See if you can find the John Oliver special with Nick Kroll doing Fabrice Fabrice.


----------



## WildWon (Jul 28, 2010)

Logan 5 said:
			
		

> *snipped*
> 
> I've been working on my own stand up act recently, going to try it out at an open mic night next month so I've been submersing myself in comedy and all things hysterical.  So far I got a bit about peanut butter beverages, a bit about smoking, and a bit about driving.



You have some good taste there. I have a few names for you. Jimmy Pardo, Doug Benson, Graham Elwood, Jimmy Dore.
You know the first two. Those are 4 people who's podcasts you need to find.

Pardo does a comedy talkshow with one guest. (sadly, there's a seasonal subscription fee of $20, but they do offer the first 30minutes of each ep for free. And that'll give you a good idea.)
(these next three 'casts are freebies 
	

	
	
		
		

		
		
	


	




)
Benson does a Movie show with 3 random guests and a few fun little games. This is a Live recording, so it's a little more off the rails.
Elwood does a movie show with 1 guest, but it's a strait run.
Dore does a show called Comedy & Everything Else. Usually runs 2 hours, regularly has a guest from the comedy industry, and gets into a lot of the background stuff of being a stand-up comic. A lot of political talk too, and usually leans on the serious end (with jokes thrown in), but is fascinating to listen to.

Those 4 podcasts usually involve people from the California comedy circuit. And they also dive into the background of the industry.

(Elwood is Bensons usual opener when he's on tour. Dore has been doing comedy for YEARS and is somewhat recognizable from a few different things).

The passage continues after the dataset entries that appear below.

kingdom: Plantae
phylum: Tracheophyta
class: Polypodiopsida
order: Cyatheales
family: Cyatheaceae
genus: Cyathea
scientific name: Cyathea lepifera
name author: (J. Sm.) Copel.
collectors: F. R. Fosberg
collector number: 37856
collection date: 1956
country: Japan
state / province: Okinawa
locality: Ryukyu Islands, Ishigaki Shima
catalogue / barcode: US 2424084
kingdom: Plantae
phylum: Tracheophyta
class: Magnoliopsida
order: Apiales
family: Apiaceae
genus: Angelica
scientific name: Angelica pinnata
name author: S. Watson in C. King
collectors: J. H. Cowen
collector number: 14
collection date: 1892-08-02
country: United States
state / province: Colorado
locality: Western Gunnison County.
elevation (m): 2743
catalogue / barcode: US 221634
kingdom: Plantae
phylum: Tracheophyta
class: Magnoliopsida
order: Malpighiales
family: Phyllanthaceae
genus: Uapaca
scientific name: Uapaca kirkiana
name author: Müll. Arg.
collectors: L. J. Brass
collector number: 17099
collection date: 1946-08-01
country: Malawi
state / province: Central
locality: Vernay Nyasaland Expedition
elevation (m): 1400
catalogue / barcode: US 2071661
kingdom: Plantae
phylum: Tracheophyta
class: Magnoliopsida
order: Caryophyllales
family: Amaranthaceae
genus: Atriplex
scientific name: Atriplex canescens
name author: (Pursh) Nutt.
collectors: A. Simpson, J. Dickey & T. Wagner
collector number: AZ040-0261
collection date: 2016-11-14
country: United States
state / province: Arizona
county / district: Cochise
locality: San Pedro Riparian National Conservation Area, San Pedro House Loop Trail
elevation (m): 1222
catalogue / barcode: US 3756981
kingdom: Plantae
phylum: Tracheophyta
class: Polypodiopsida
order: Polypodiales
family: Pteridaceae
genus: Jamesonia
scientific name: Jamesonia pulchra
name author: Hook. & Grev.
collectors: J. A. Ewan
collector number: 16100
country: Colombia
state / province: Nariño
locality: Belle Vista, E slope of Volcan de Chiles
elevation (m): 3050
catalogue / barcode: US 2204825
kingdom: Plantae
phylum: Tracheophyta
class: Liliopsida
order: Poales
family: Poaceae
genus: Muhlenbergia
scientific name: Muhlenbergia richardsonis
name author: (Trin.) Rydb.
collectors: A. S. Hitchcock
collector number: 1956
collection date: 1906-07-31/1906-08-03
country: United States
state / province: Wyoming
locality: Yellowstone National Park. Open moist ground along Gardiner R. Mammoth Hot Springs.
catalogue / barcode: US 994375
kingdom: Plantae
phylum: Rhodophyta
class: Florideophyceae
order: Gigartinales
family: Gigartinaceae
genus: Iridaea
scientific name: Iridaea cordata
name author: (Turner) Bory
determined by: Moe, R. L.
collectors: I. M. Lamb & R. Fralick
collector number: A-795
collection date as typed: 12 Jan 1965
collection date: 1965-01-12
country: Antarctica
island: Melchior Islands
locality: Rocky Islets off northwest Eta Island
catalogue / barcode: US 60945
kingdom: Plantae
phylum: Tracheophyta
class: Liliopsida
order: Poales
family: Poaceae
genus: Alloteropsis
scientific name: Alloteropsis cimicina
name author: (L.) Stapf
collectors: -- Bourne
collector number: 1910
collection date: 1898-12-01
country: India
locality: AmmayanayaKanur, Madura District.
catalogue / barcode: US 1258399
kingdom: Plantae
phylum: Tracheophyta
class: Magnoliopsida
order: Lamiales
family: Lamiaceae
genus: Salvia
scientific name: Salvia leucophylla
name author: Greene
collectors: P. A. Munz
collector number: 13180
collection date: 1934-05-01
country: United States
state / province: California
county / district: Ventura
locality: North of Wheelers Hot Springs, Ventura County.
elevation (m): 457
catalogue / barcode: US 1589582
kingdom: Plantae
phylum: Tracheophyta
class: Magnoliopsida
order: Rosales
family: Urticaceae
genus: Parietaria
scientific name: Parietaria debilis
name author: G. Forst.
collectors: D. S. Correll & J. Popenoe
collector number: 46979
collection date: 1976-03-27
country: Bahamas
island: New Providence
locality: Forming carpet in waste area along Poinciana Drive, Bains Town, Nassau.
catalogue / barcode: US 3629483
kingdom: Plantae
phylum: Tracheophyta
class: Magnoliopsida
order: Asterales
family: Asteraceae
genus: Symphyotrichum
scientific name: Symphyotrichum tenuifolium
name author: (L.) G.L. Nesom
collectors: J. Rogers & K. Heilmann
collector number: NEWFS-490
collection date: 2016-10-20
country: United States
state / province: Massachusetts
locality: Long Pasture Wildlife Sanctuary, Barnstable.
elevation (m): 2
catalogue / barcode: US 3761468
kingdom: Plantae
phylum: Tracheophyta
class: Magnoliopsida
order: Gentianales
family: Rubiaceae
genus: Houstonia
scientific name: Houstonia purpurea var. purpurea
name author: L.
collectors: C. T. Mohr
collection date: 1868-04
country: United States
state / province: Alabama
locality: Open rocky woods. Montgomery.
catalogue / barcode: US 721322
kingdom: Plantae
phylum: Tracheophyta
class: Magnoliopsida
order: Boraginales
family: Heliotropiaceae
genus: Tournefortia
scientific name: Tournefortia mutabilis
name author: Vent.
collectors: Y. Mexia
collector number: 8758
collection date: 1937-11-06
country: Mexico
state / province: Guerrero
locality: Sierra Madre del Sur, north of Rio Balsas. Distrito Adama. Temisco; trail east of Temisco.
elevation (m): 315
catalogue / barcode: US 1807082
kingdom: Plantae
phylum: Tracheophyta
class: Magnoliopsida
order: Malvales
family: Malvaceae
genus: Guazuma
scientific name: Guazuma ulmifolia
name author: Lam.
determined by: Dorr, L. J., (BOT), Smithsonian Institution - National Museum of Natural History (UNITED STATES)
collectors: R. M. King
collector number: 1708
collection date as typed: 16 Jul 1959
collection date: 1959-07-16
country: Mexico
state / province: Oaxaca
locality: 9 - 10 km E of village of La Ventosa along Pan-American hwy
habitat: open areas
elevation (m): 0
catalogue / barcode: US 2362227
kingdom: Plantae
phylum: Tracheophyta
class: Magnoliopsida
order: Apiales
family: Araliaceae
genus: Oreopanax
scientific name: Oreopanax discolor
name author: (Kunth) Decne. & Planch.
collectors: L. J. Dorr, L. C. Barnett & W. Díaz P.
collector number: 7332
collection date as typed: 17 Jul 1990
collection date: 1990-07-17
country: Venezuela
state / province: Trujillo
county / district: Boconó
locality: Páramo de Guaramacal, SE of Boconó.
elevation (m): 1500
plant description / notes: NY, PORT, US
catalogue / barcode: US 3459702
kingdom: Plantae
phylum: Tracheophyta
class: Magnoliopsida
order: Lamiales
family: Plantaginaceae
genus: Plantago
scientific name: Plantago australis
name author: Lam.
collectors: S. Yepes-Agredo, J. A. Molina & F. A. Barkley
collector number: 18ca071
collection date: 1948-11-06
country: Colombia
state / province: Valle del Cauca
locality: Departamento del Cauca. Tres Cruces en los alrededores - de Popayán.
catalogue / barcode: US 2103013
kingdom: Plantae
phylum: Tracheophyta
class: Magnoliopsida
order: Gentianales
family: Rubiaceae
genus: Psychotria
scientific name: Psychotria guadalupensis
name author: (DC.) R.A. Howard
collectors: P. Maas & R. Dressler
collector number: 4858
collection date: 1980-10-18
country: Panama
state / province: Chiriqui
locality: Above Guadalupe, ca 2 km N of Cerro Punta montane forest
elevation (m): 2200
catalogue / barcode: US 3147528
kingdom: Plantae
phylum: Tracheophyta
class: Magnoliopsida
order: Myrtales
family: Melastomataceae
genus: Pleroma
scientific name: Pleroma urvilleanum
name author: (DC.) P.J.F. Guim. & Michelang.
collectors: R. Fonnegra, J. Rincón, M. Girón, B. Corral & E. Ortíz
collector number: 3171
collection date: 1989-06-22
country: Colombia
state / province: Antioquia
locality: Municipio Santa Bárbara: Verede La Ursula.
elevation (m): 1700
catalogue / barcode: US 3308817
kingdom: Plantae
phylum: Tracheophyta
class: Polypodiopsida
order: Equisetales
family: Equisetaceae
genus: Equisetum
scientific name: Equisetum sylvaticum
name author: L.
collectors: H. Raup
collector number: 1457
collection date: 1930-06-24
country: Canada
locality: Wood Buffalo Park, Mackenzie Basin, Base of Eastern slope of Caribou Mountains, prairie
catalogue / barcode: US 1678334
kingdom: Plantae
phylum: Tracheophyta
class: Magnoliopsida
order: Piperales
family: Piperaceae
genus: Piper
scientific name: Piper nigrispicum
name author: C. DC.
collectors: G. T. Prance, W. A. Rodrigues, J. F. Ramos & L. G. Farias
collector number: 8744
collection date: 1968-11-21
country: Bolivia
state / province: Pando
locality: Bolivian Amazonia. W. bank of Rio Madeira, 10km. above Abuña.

I'm a comedy nerd. I love it. Inside and out. And love the intricacies of the stand-up/improv/comedy troupe industries (three VERY different businesses and styles) and have been studying them for years. Have yet to try any of the three, but have been dying to since i was 10-ish.

Oh, and one more- Comedy Deathray Radio. A podcast lead by Scott Auckerman, the head of the UCB theater in LA. Anywhere from 2-5 guests at a time, and they usually do some good characters, and they dip into industry talk occasionally as well.

I don't know if this would interest you, but as you're starting, i figured you'd like to hear more about it, from people that have been doing it for YEARS, and have fantastic stories and advice.


----------



## BionicC (Jul 29, 2010)

More UK stand-up:

Stewart Lee
Richard Herring
Sean Lock
Lee Mack


----------